The work of giving time to each person, idea or moment yields the fruit of increasing humility, a lack of self-consciousness, which Charlotte Mason says is the distinct “goal” of a life of abundance. How freeing to be so present to you that I forget myself? Then you are not burdened by pride and fear, and neither am I.
Listen to Jean Louis Servan-Schreiber in The Art of Time: “It is in our early years that we are most profoundly, naturally and intimately involved with time. Never again will we be as open as the child for whom everything is new and who can dream, and be surprised and forget everything else to benefit from the moment. Without the burden of a past, without a care for the future we live our childhood happily in the present, before our memories and our projects gnaw it down from both ends. The fundamental experience of the present, of the fullness of the moment, the intensity of feeling (joy/pain, pleasure/suffering) here and now is not that difficult to acquire since it is with the reach of every child. What is harder is to not forget it.” He is simply talking about recapturing what was once natural to us, a child-like view of the world.
So,….
So, in thinking about life ( i.e. education), perhaps I might pay more attention to time. The life of the soul and the life of community are deeply connected to waiting and to a steady, restful, yet attentive pace. My lesson plan says that we should be at a certain point, but what are all these young faces telling me? Why am I still working when the sun has gone down hours ago? Was it back in the fall when I last had coffee with my colleague? What do I learn from the long, bright days of summer and the shorter, darker days of winter? Does this season of the year call me to pay attention to ideas that I have neglected? What is my eight year old saying about my calendar, especially now that it has merged with my cell phone? Shall we take time this week to think about time?

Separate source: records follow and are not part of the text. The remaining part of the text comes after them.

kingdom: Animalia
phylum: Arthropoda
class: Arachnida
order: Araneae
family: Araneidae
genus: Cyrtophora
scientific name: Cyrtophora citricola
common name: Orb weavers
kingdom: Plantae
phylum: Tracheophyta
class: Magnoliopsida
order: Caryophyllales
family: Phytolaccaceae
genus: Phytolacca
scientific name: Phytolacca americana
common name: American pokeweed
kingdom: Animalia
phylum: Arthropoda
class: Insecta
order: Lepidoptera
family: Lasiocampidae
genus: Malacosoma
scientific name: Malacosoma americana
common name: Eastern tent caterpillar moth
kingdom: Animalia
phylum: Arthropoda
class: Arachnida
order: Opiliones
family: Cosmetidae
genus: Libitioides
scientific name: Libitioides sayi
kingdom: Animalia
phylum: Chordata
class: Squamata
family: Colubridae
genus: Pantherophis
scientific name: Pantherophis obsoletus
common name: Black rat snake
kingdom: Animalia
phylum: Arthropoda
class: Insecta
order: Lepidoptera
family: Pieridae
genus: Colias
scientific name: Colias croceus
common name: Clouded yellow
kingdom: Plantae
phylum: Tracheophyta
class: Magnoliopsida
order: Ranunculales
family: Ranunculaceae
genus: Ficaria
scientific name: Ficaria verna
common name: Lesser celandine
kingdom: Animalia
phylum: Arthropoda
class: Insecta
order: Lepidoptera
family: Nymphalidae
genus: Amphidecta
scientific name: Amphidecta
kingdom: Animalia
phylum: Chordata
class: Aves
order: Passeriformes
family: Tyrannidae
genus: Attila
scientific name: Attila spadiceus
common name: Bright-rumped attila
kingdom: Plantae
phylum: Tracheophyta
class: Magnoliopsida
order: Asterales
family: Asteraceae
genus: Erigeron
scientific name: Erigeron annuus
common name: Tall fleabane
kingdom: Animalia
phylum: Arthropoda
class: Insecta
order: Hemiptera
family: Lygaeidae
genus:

Here is one final thought from Pierre Teillhard de Chardin:
“Above all, trust in the slow work of God. We are all, quiet naturally, impatient in everything to reach the end without delay. We should like to skip the intermediate stages. We are impatient of being on the way to something unknown, something new, and yet it is the law of all progress that is made by passing through some stages of instability – and that it may take a very long time.
And so I think it is with you. Your ideas mature gradually – let them grow, let them shape themselves, without undue haste. Don’t try to force them on, as though you could be today what time (that is to say, grace and circumstances acting on your own good will) will make you tomorrow.
Only God could say what this new spirit gradually forming within you will be. Give our Lord the benefit of believing that his hand is leading you and accept the anxiety of feeling yourself in suspense and incomplete.”
So, tell me dear comrade, what thoughts do you have about all of this?